Publication Date
2010
Journal or Book Title
New Journal of Physics
Abstract
Aiming at simplicity of explicit equations and, at the same time, controllable accuracy of the theory, we present our results for all the thermodynamic quantities and correlation functions for a weakly interacting Bose gas at short-to-intermediate distances obtained within an improved version of Beliaev's diagrammatic technique. With a controllably small (but essentially finite) Bogoliubov's symmetry-breaking term, Beliaev's diagrammatic technique becomes regular in the infrared limit. Up to higher-order terms (for which we present parametric order-of-magnitude estimates), the partition function and entropy of the system formally correspond to those of a non-interacting bosonic (pseudo-)Hamiltonian with a temperature-dependent Bogoliubov-type dispersion relation.

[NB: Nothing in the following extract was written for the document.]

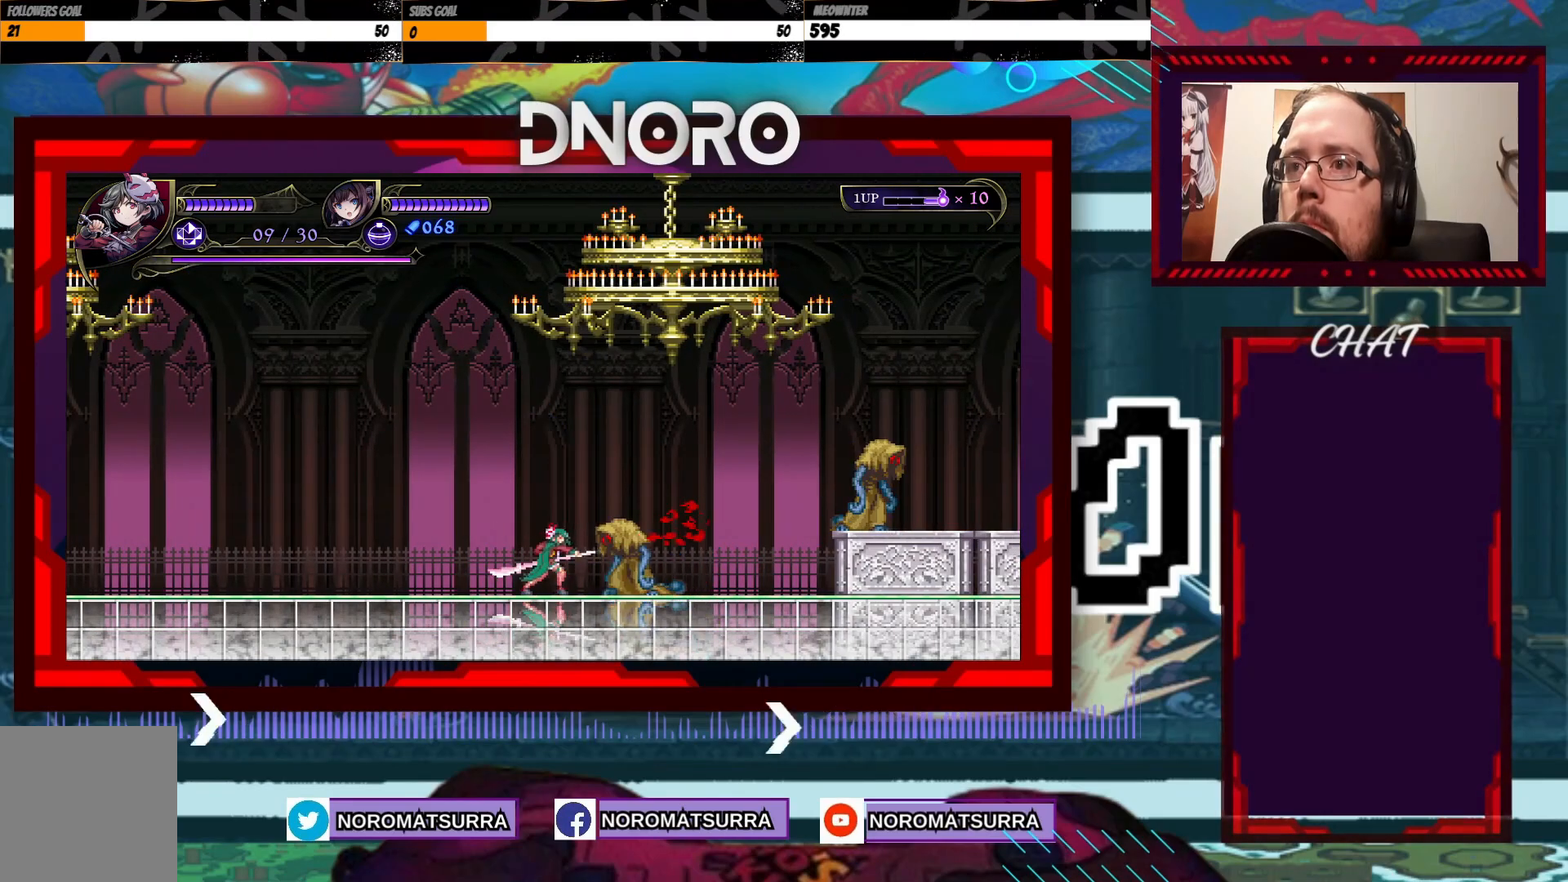
{"buttons": [], "left_stick": "center", "right_stick": "center", "events": [[17, "X", "down"], [83, "X", "up"], [183, "X", "down"], [267, "X", "up"]]}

Away from the fluctuation region, this approach provides the most accurate—in fact, the best possible within the Bogoliubov-type pseudo-Hamiltonian framework—description of the system with controlled accuracy. It produces accurate answers for the off-diagonal correlation functions up to distances where the behavior of correlators is controlled by generic hydrodynamic relations and, thus, can be accurately extrapolated to arbitrarily large scales. In the fluctuation region, the non-perturbative contributions are given by universal (for all weakly interacting U(1) systems) constants and scaling functions, which can be obtained separately—by simulating classical U(1) models—and then used to extend the description of the weakly interacting Bose gas to the fluctuation region. The technique works in all spatial dimensions, and we explicitly checked the validity of this technique against first-principle Monte Carlo simulations for various thermodynamic properties and the single-particle density matrix.
Volume
12
Recommended Citation
Capogrosso-Sansone, B; Giorgini, S; Pilati, S; Pollet, L.; Prokof'ev, N; Svistunov, B; and Troyer, M, "The Beliaev technique for a weakly interacting Bose gas" (2010). New Journal of Physics. 1131.